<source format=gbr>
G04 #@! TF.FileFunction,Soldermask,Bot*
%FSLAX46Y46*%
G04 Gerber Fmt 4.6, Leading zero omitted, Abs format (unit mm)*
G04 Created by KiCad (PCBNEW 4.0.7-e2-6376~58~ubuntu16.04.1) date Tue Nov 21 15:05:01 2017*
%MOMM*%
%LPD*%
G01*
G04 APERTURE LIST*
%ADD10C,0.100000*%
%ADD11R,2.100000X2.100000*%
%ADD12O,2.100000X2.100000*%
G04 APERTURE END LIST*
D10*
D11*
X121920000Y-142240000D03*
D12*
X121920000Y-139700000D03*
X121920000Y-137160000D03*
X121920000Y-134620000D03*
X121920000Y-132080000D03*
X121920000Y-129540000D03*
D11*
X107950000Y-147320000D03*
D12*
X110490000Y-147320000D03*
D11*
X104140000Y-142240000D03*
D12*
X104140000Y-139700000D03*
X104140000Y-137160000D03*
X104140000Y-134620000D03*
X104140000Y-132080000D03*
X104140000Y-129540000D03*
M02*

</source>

□ □ □ □

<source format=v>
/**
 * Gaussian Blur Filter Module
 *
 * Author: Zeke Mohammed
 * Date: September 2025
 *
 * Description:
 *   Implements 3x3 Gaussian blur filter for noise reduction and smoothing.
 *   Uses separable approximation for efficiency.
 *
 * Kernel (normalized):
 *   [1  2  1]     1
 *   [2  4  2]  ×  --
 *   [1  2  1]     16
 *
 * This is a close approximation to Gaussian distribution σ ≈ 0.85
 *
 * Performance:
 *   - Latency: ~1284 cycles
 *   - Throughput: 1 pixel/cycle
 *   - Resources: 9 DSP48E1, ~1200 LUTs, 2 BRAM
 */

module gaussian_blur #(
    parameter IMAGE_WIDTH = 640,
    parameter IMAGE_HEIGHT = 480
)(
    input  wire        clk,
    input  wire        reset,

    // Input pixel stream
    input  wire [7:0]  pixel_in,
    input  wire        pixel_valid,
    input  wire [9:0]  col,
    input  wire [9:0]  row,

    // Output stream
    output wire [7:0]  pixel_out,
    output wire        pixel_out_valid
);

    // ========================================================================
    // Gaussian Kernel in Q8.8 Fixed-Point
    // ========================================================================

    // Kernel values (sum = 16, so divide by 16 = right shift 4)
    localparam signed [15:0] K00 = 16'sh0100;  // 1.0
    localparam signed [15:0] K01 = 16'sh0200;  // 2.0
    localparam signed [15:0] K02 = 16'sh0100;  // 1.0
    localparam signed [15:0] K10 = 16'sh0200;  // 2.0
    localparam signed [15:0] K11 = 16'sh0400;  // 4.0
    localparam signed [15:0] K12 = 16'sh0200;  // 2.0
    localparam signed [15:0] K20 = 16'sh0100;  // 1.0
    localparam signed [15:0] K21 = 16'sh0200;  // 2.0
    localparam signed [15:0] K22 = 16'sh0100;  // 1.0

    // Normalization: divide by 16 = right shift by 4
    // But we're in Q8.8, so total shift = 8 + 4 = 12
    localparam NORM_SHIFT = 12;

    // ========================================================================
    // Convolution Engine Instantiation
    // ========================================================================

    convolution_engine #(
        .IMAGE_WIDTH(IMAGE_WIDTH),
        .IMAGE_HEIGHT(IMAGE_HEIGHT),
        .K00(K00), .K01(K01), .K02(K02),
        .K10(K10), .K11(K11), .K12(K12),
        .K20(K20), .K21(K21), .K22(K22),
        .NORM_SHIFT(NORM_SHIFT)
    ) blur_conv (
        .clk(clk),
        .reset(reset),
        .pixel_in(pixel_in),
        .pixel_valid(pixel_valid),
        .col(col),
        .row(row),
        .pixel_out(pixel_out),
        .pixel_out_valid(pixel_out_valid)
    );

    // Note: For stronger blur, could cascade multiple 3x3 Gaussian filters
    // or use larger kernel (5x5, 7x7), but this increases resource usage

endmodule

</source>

□ □ □ □

Exercise goal ▸
Wherever the string "parameter" occurs in the records above, copy that line.

Task result ▸
    parameter IMAGE_WIDTH = 640,
    parameter IMAGE_HEIGHT = 480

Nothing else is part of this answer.